§ **Required work**
Your task is to repeat the listing exactly.

§ **Provided entries**

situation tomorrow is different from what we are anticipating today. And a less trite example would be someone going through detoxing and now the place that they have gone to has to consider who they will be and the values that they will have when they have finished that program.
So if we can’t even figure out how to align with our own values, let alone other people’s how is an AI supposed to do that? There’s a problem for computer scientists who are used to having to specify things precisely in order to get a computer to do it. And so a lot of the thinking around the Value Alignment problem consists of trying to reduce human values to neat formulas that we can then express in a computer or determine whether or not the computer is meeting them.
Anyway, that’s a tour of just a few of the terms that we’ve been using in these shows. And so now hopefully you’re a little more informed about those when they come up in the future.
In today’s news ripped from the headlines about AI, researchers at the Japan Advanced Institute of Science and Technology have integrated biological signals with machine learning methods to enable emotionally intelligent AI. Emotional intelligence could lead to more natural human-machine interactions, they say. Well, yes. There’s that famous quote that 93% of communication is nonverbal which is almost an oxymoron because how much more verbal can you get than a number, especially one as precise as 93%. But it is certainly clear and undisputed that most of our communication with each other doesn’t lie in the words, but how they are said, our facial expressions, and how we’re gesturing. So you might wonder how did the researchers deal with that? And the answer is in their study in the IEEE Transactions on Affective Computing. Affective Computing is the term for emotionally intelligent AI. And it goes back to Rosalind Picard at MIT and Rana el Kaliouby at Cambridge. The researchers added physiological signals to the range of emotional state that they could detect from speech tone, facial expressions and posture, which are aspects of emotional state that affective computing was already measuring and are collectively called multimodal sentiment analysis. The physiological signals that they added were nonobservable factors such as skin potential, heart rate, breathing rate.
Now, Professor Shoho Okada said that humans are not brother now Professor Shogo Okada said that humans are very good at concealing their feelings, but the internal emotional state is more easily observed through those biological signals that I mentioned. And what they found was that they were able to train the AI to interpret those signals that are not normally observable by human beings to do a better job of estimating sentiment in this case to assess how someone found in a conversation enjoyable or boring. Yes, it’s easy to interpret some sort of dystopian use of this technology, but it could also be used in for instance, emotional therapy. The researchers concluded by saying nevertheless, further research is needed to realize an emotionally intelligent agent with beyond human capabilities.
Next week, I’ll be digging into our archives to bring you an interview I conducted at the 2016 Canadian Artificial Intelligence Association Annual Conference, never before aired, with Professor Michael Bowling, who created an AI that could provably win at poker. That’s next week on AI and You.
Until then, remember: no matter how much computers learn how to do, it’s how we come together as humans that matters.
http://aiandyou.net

§ **Exercise solution**
situation tomorrow is different from what we are anticipating today. And a less trite example would be someone going through detoxing and now the place that they have gone to has to consider who they will be and the values that they will have when they have finished that program.
So if we can’t even figure out how to align with our own values, let alone other people’s how is an AI supposed to do that? There’s a problem for computer scientists who are used to having to specify things precisely in order to get a computer to do it. And so a lot of the thinking around the Value Alignment problem consists of trying to reduce human values to neat formulas that we can then express in a computer or determine whether or not the computer is meeting them.
Anyway, that’s a tour of just a few of the terms that we’ve been using in these shows. And so now hopefully you’re a little more informed about those when they come up in the future.
In today’s news ripped from the headlines about AI, researchers at the Japan Advanced Institute of Science and Technology have integrated biological signals with machine learning methods to enable emotionally intelligent AI. Emotional intelligence could lead to more natural human-machine interactions, they say. Well, yes. There’s that famous quote that 93% of communication is nonverbal which is almost an oxymoron because how much more verbal can you get than a number, especially one as precise as 93%. But it is certainly clear and undisputed that most of our communication with each other doesn’t lie in the words, but how they are said, our facial expressions, and how we’re gesturing. So you might wonder how did the researchers deal with that? And the answer is in their study in the IEEE Transactions on Affective Computing. Affective Computing is the term for emotionally intelligent AI. And it goes back to Rosalind Picard at MIT and Rana el Kaliouby at Cambridge. The researchers added physiological signals to the range of emotional state that they could detect from speech tone, facial expressions and posture, which are aspects of emotional state that affective computing was already measuring and are collectively called multimodal sentiment analysis. The physiological signals that they added were nonobservable factors such as skin potential, heart rate, breathing rate.
Now, Professor Shoho Okada said that humans are not brother now Professor Shogo Okada said that humans are very good at concealing their feelings, but the internal emotional state is more easily observed through those biological signals that I mentioned. And what they found was that they were able to train the AI to interpret those signals that are not normally observable by human beings to do a better job of estimating sentiment in this case to assess how someone found in a conversation enjoyable or boring. Yes, it’s easy to interpret some sort of dystopian use of this technology, but it could also be used in for instance, emotional therapy. The researchers concluded by saying nevertheless, further research is needed to realize an emotionally intelligent agent with beyond human capabilities.
Next week, I’ll be digging into our archives to bring you an interview I conducted at the 2016 Canadian Artificial Intelligence Association Annual Conference, never before aired, with Professor Michael Bowling, who created an AI that could provably win at poker. That’s next week on AI and You.
Until then, remember: no matter how much computers learn how to do, it’s how we come together as humans that matters.
http://aiandyou.net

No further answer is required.